Confinement, jour 5

Cinquième jour de confinement, mes quelques sombres colères

C'était une journée sans travail. Alors j'ai tenté de me détendre un peu. Le travail me stresse pas mal ces derniers temps, donc... Vive le week-end. Vraiment. J'ai appelé ma grand-mère. Elle comprend qu'on ne lui rend pas visite. Elle qui est habituée à recevoir en permanence: avoir huit enfants, plus de 20 petits enfants, ça en fait des visites. Mais toujours rigoureuse, quand un médecin lui recommande quelque chose, elle écoute, elle exécute. Elle tousse toujours depuis les infarctus qu'elle a subit il y a quelques années.

Faut-il tout arrêter ?

Faut-il risquer de mettre le monde en pause ?

Les experts disent que c'est ce qui permettra d'arrêter rapidement l'épidémie, désengorger les hôpitaux. Plus ce sera fait, plus vite l'épidémie s'arrêtera. L'Italie vient de se décider à le faire, après avoir dépassé les 5000 morts. 5000 morts, c'est plus que le nombre de morts en Chine. Naturellement ce nombre va croître, car les malades sont nombreux, certains vont guérir, d'autres non. On le sait.

Nombreuses sont les entreprises capables de faire du télétravail à condamner leurs employés à venir sur place. Tout ceci est d'une absurdité. Sans compter les "uberisés" précaires comme jamais, j'ai cherché une caisse de solidarité pour ces travailleurs/travailleuses, je n'ai rien trouvé pour l'instant.

Ma mère est sortie faire les courses hier, et ça la rend anxieuse. Nous voilà méfiant du contact humain le plus lointain, qu'elle chose étrange qui me pousse à vouloir enlacer tout le monde. Sans pouvoir le faire. Un mètre de distance qui se transforment en barricade. Sans doute pour le meilleur, tout ça n'est que provisoire. Pourvu que ce le soit. Je ne veux pas revenir au statu quo. Je crains juste la venue du pire. Nique le statu quo. Il laissait derrière bien trop de gens.

Panique, un peu. Panique, beaucoup.

Pourtant, j'ai appris une bien bonne nouvelle dans cet amas de pourriture. Mon amie n'aurait semble-t-il pas de lymphome. J'ai un peu pleuré quand elle me l'a annoncé. Une source d'inquiétude en moins, et pas des moindres.

Je leur en veux. Je leur en veux d'avoir détruit l'hôpital. D'avoir petit à petit poussé le système de santé dans ses limites. Je leur en veux de faire un plan massif de financement uniquement pour les entreprises et de pas déployer, j'ai l'impression, toute la force nécessaire pour ajouter de nouveaux lits. Peut-être n'est-ce pas possible. Pas dans l'urgence.

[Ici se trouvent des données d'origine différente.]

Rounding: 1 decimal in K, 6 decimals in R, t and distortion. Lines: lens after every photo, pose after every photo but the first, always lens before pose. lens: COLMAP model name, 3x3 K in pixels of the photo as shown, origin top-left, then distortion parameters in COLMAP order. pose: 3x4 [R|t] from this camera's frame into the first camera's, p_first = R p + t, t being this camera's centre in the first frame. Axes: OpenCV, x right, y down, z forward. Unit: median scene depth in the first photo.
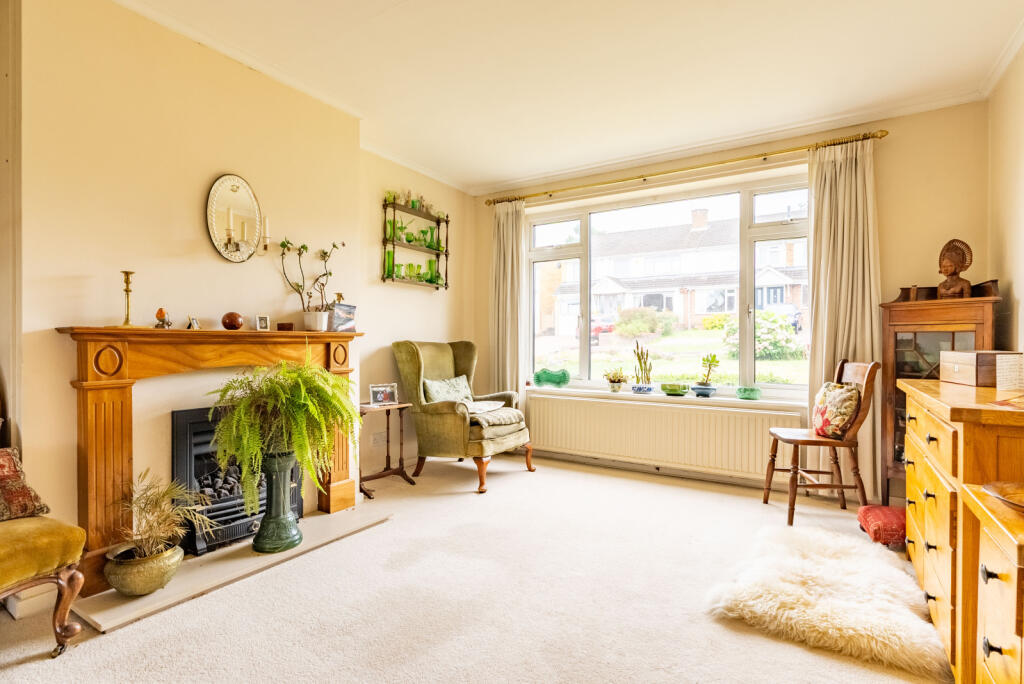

Mais que faire, alors ? Et ma sœur, qui va accoucher dans ce tumulte ?

Le temps était gris, aujourd'hui. Menaçant. Le vent soufflait et dans l'air, planait ma colère, mes pensées sombres, comme retenues mais s'échappant par bourrasques. J'aimerais dormir maintenant. Je ne sais pas clore cet article. Je ne sais pas si ce blog mérite d'être tenu car au fond, mes journées n'ont pas grand intérêt, ce que je dis est entendu et je suis loin d'être certain de pouvoir exprimer ce que je pense.